**TASK ITEM:** How many lines of these entries hold the string "trong"? Reply with the number alone.

**DATA FOR PROCESSING:**
________________________
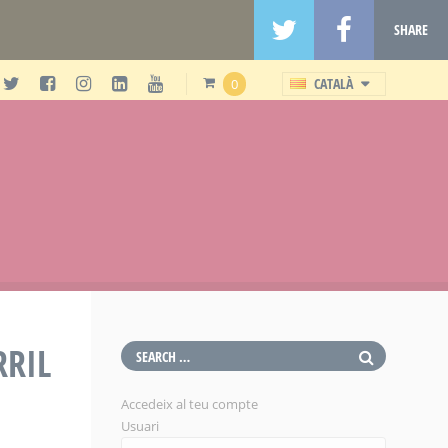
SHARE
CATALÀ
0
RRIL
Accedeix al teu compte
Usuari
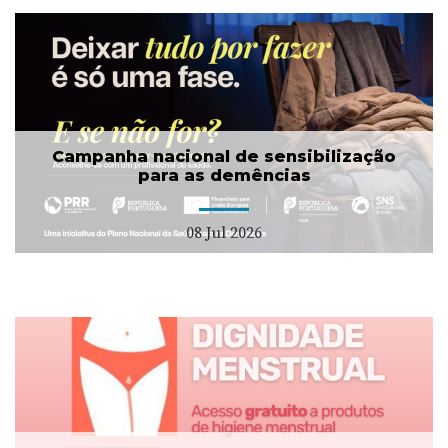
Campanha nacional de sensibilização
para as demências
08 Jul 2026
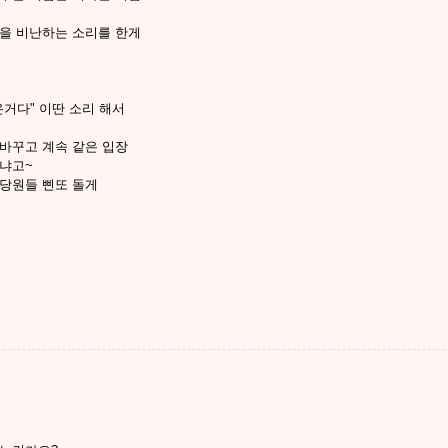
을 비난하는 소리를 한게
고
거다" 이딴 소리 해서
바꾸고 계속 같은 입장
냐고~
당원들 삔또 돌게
________________________
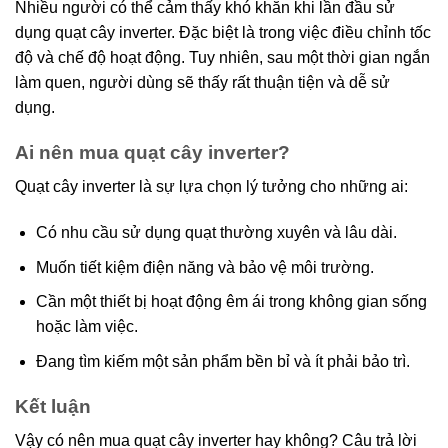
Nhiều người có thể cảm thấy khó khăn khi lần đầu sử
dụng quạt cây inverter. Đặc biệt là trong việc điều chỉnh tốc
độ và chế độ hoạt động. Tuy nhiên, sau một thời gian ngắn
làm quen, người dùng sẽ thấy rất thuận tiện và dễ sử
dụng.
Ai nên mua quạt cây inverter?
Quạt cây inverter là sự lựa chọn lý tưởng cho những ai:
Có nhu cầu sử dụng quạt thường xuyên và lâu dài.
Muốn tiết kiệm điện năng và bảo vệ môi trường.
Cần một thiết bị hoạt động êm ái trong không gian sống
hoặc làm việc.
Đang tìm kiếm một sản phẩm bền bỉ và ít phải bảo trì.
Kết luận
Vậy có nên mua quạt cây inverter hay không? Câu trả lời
________________________
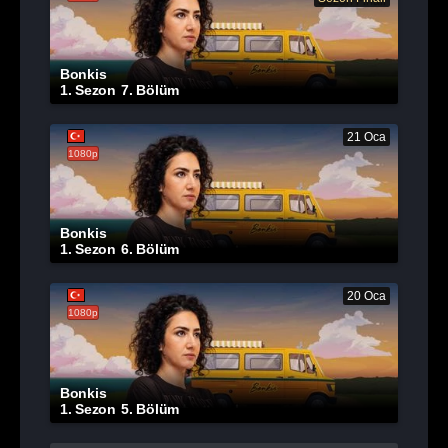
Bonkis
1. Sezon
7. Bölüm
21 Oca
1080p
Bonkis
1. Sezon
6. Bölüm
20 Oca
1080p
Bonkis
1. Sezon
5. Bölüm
________________________
**OUTPUT OF THE TASK:** 2